>> Start Raw records
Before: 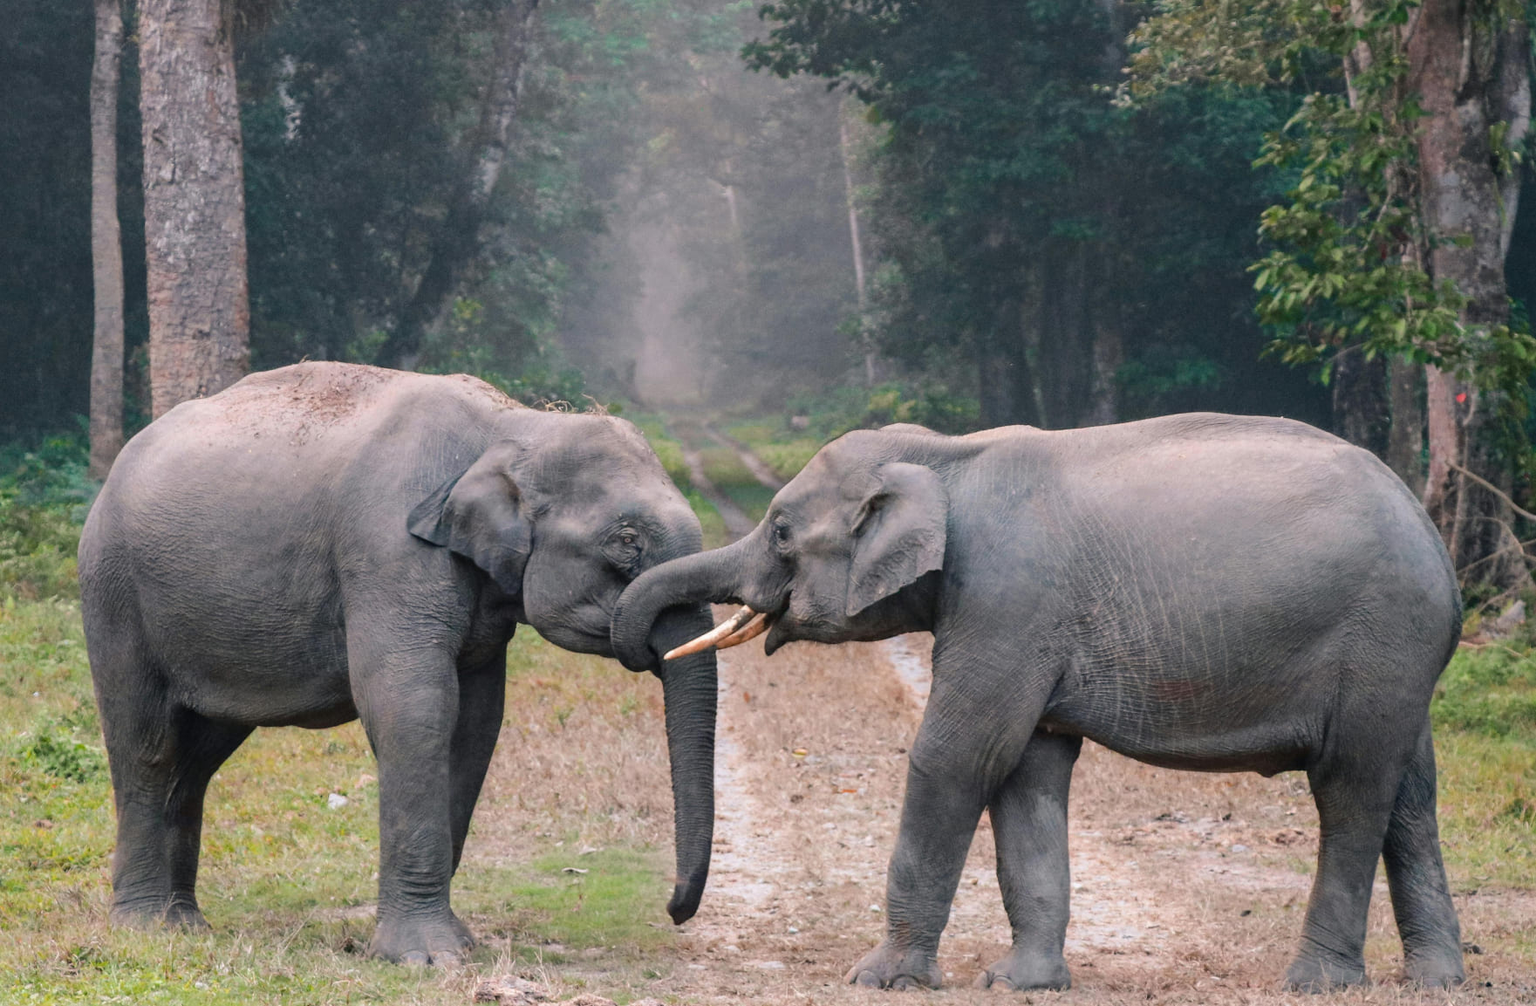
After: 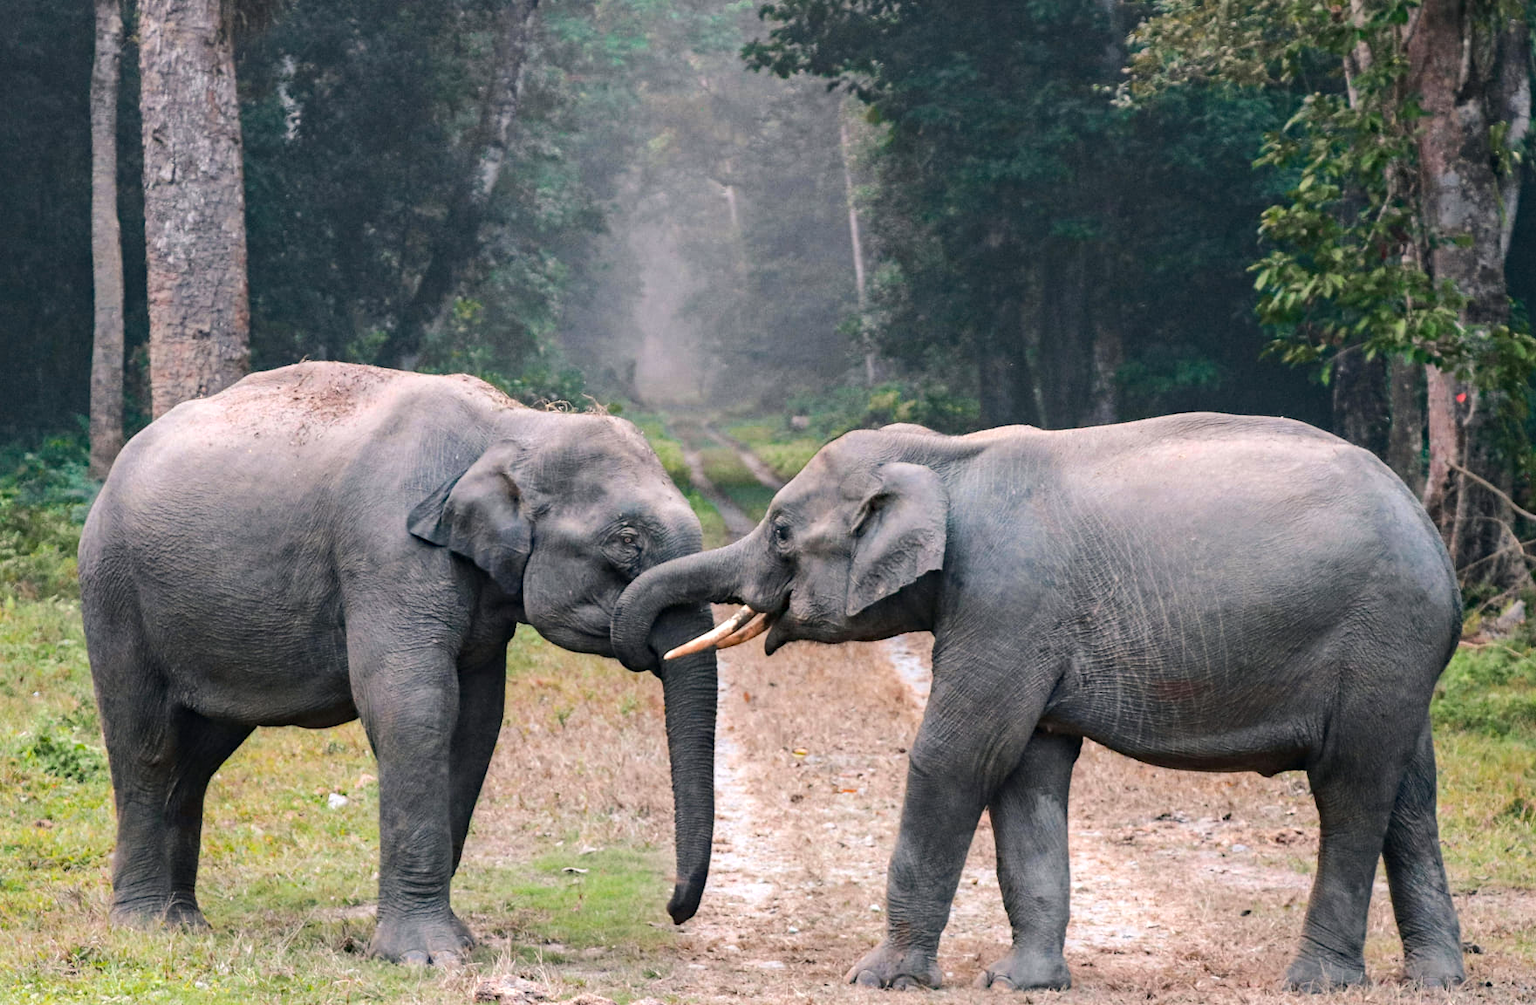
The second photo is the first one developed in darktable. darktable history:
white balance: red 1, blue 1
color balance rgb: perceptual saturation grading › global saturation -0.31%, global vibrance -8%, contrast -13%, saturation formula JzAzBz (2021)
haze removal: compatibility mode true, adaptive false
tone equalizer: -8 EV -0.75 EV, -7 EV -0.7 EV, -6 EV -0.6 EV, -5 EV -0.4 EV, -3 EV 0.4 EV, -2 EV 0.6 EV, -1 EV 0.7 EV, +0 EV 0.75 EV, edges refinement/feathering 500, mask exposure compensation -1.57 EV, preserve details no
>> End Raw records
Short exercise:
Render the rows above as a Markdown table with two columns, Number and Line, and skip any blank lines. Leave the pictures out of your answer.

Solution for this problem:
| Number | Line |
|---|---|
| 1 | Before:  |
| 2 | After:  |
| 3 | The second photo is the first one developed in darktable. darktable history: |
| 4 | white balance: red 1, blue 1 |
| 5 | color balance rgb: perceptual saturation grading › global saturation -0.31%, global vibrance -8%, contrast -13%, saturation formula JzAzBz (2021) |
| 6 | haze removal: compatibility mode true, adaptive false |
| 7 | tone equalizer: -8 EV -0.75 EV, -7 EV -0.7 EV, -6 EV -0.6 EV, -5 EV -0.4 EV, -3 EV 0.4 EV, -2 EV 0.6 EV, -1 EV 0.7 EV, +0 EV 0.75 EV, edges refinement/feathering 500, mask exposure compensation -1.57 EV, preserve details no |